Lorca en Nueva York, crítica teatral

05 Nov 2022

El texto ‘Poeta en Nueva York‘, escrito por Federico García Lorca, fue publicado en el año 1940, cuatro años después de la muerte del poeta granadino, quien lo había escrito durante el viaje que realizó a New York y La Habana entre las primaveras de 1929 y 1930.

“La aurora de Nueva York gime/ por las inmensas escaleras/ buscando entre las aristas/ nardos de angustia dibujada”

cartel

Federico, con el pretexto de impartir unas conferencias al otro lado del Atlántico, se embarcó en un viaje en el que buscaba, desesperadamente, un cambio de aires, de entornos y de nuevos paisajes, en todos los ámbitos, dejando atrás un doloroso fracaso sentimental y una creciente distancia con sus amigos Salvador Dalí y Luis Buñuel, quienes acababan de estrenar la película surrealista ‘Un perro andaluz‘ en la que sin participar Lorca, su alargada sombra, aún ausente, superaba las alusiones expresas de sus autores.

“La mitad de la gente va perdida entre telones, árboles pintados y fuentes de hojalata…”

Aquellos doce meses marcaron al poeta, viviendo de primera mano las consecuencias del crac bursátil de 1929, la mayor crisis económica y social conocida, antecedente de la recientemente vivida por nuestra sociedad contemporánea en el año 2008, descubrió una sociedad que construía gigantes edificios sobre sus calles, pero que parecía carecer de raíces suficientemente profundas desde las que desarrollarse, donde lo que más le impresionó fue la fuerza racial de quienes tenían su piel negra, identificados por el ritmo musical que solo ellos parecían capaces de recrear. Todo aquello le llevo a expresar que fue “La experiencia más útil de toda mi vida”.

Lorca en Nueva York, crítica teatral

“…en el sitio donde el sueño tropezaba con su realidad…”

A su regreso a España, en 1930, impartió una conferencia en la Residencia de Señoritas de Madrid, compartiendo las experiencias de su viaje, y la recreación de aquel acto es lo que sirve de inspiración a Alberto San Juan para el espectáculo ‘Lorca en Nueva York‘ en el cual todos los textos que se declaman o cantan, forman parte de lo escrito por Federico García Lorca en su obra ‘Poeta en Nueva York‘.

“No, no, yo no pregunto, yo deseo”

San Juan se hace acompañar de La Banda‘ un cuarteto que le complementa en sus recitativos y canciones, a ritmo de jazz, pero también con los sabores caribeños que nos llevarán hasta Cuba, en un viaje que, con la ‘Gran Manzana’ en su centro, y como no podría ser de otra manera, se inicia en Granada.

Lorca en Nueva York, crítica teatral

“No es el infierno, es la calle…”

Una escena limpia, solo ocupada por los instrumentos musicales de los cuatro estupendos músicos que acompañan al interprete: Claudio de Casas (guitarra), Pablo Navarro (contrabajo), Gabriel Marijuan (bateria) y Miguel Malla (clarinete), quienes van apareciendo de uno en uno, en un ‘in crescendo’ musical que culminará con la aparición de Alberto San Juan. Con el único recurso técnico de la hábil iluminación de Raúl Baena.

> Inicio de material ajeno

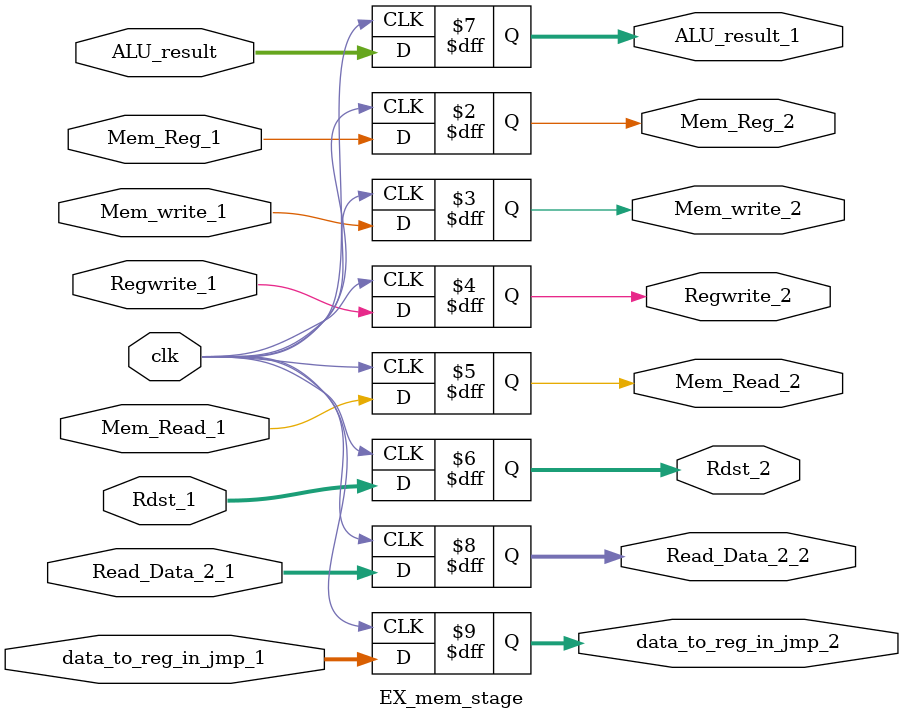
<source format=v>
`timescale 1ns / 1ps


module EX_mem_stage(
input clk,Regwrite_1,Mem_Read_1,
input [4:0] Rdst_1,
input[31:0] ALU_result,Read_Data_2_1,data_to_reg_in_jmp_1,
input Mem_write_1,Mem_Reg_1,
output reg Mem_Reg_2,Mem_write_2,
output reg Regwrite_2,Mem_Read_2,
output reg [4:0] Rdst_2,
output reg [31:0] ALU_result_1,Read_Data_2_2,data_to_reg_in_jmp_2

    );
    
    always@(posedge clk)
    begin
    ALU_result_1<=ALU_result;
    Rdst_2<=Rdst_1;
    Regwrite_2<=Regwrite_1;
    Mem_write_2<=Mem_write_1;
    Read_Data_2_2<=Read_Data_2_1;
    Mem_Reg_2<=Mem_Reg_1;
    data_to_reg_in_jmp_2<=data_to_reg_in_jmp_1;
    Mem_Read_2<=Mem_Read_1;
    end

endmodule

</source>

“Lo impresionante por frío y por cruel es Wall Street. Llega el oro en ríos de todas las partes de la tierra y la muerte llega con él”

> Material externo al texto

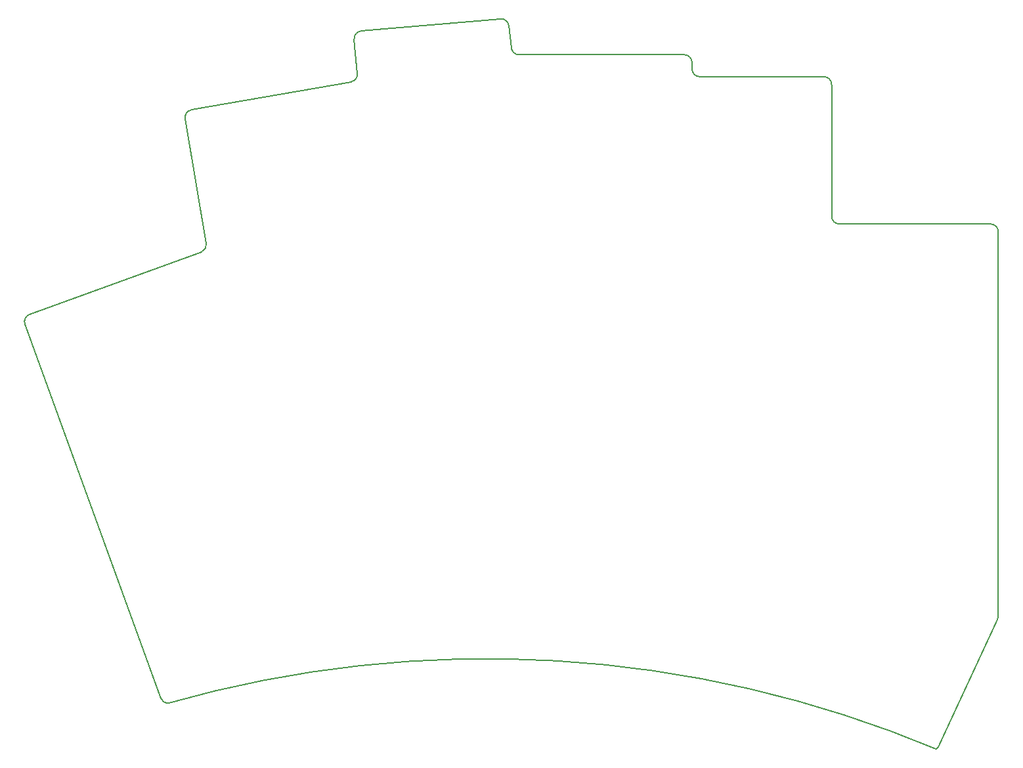
<source format=gbr>
%TF.GenerationSoftware,KiCad,Pcbnew,7.0.2-0*%
%TF.CreationDate,2023-07-16T18:15:17+02:00*%
%TF.ProjectId,lambbt_finished,6c616d62-6274-45f6-9669-6e6973686564,v1.0.0*%
%TF.SameCoordinates,Original*%
%TF.FileFunction,Profile,NP*%
%FSLAX46Y46*%
G04 Gerber Fmt 4.6, Leading zero omitted, Abs format (unit mm)*
G04 Created by KiCad (PCBNEW 7.0.2-0) date 2023-07-16 18:15:17*
%MOMM*%
%LPD*%
G01*
G04 APERTURE LIST*
%TA.AperFunction,Profile*%
%ADD10C,0.150000*%
%TD*%
G04 APERTURE END LIST*
D10*
X190980515Y-80993440D02*
G75*
G03*
X191974078Y-81880483I993585J112940D01*
G01*
X231281328Y-84713817D02*
X215281331Y-84713816D01*
X190980479Y-80993444D02*
X190655039Y-78130999D01*
X128266158Y-116650054D02*
X145827306Y-164898907D01*
X151008853Y-107308163D02*
G75*
G03*
X151652734Y-106201080I-341953J939663D01*
G01*
X213281330Y-81880488D02*
X191974079Y-81880482D01*
X245792395Y-171446579D02*
G75*
G03*
X246023908Y-171131227I-674695J737979D01*
G01*
X145827313Y-164898904D02*
G75*
G03*
X146635057Y-165548146I939687J342004D01*
G01*
X170715246Y-79908002D02*
X171126938Y-84288636D01*
X214281329Y-83713815D02*
X214281325Y-82880482D01*
X214281285Y-83713815D02*
G75*
G03*
X215281328Y-84713815I1000015J15D01*
G01*
X170304976Y-85367011D02*
X149738235Y-88993480D01*
X232281285Y-85713818D02*
G75*
G03*
X231281328Y-84713815I-999985J18D01*
G01*
X253671787Y-154730304D02*
G75*
G03*
X253765475Y-154307688I-906287J422604D01*
G01*
X245792410Y-171446599D02*
G75*
G03*
X146635057Y-165548147I-57983370J-138339911D01*
G01*
X128863805Y-115368274D02*
G75*
G03*
X128266159Y-116650054I342095J-939726D01*
G01*
X232281325Y-102713374D02*
G75*
G03*
X233281765Y-103713375I999975J-26D01*
G01*
X189574287Y-77247772D02*
X171623702Y-78818245D01*
X148926001Y-90145724D02*
X151652734Y-106201080D01*
X214281313Y-82880482D02*
G75*
G03*
X213281331Y-81880487I-1000013J-18D01*
G01*
X149738235Y-88993481D02*
G75*
G03*
X148926002Y-90145729I173665J-984819D01*
G01*
X253765476Y-154307688D02*
X253765476Y-104704820D01*
X171623695Y-78818165D02*
G75*
G03*
X170715246Y-79908002I87205J-996235D01*
G01*
X253765479Y-104704820D02*
G75*
G03*
X252765035Y-103704821I-999979J20D01*
G01*
X170304979Y-85367029D02*
G75*
G03*
X171126939Y-84288637I-173679J984829D01*
G01*
X252765035Y-103704820D02*
X233281769Y-103713378D01*
X151008868Y-107308203D02*
X128863829Y-115368339D01*
X246023908Y-171131227D02*
X253671784Y-154730303D01*
X190655026Y-78131000D02*
G75*
G03*
X189574288Y-77247770I-993626J-113000D01*
G01*
X232281329Y-102713374D02*
X232281328Y-85713818D01*
M02*

</source>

Lorca en Nueva York, crítica teatralSi algo tiene este montaje es su parte emocional, donde rápidamente el público conecta con la obra del poeta granadino, con su esencia, con la palabra de Federico, con sus rimas, con su forma de ver y de sentir. Emoción a raudales.

“…el barco se aleja y comienzan a llegar, palma y canela, los perfumes de la América con raíces”

García Lorca rebosa en todo el espectáculo, pero en la escena no está Federico, sino un Alberto San Juan que opta por una forma más enfática de decir, por alguna palabra más alta que otra, no hay susurros pero si algún grito, incluso alguna aceleración, pero el derecho a la interpretación es algo legítimo que a cualquier actor asiste (también director en esta ocasión) y lo cierto es que el texto es fidedigno y la emoción brota de forma palpable, hasta un patio de butacas que pasa del silencio del deleite, a la ovación sincera en un prolongado saludo final.

“Carne mía, alegría mía, sentimiento mío”

Un bello homenaje a Federico García Lorca que nos aporta la visión de lo que sus ojos vieron en aquel mundo indómito de la otra orilla del oceáno Atlántico hace casi cien años, aunque el horror estalló años después de su regreso y en su propia tierra natal. ‘Carne mía, alegría mía, sentimiento mío‘.

Espectáculo programado en el Teatro Bellas Artes, de Madrid, los lunes, hasta el 30 de enero de 2023.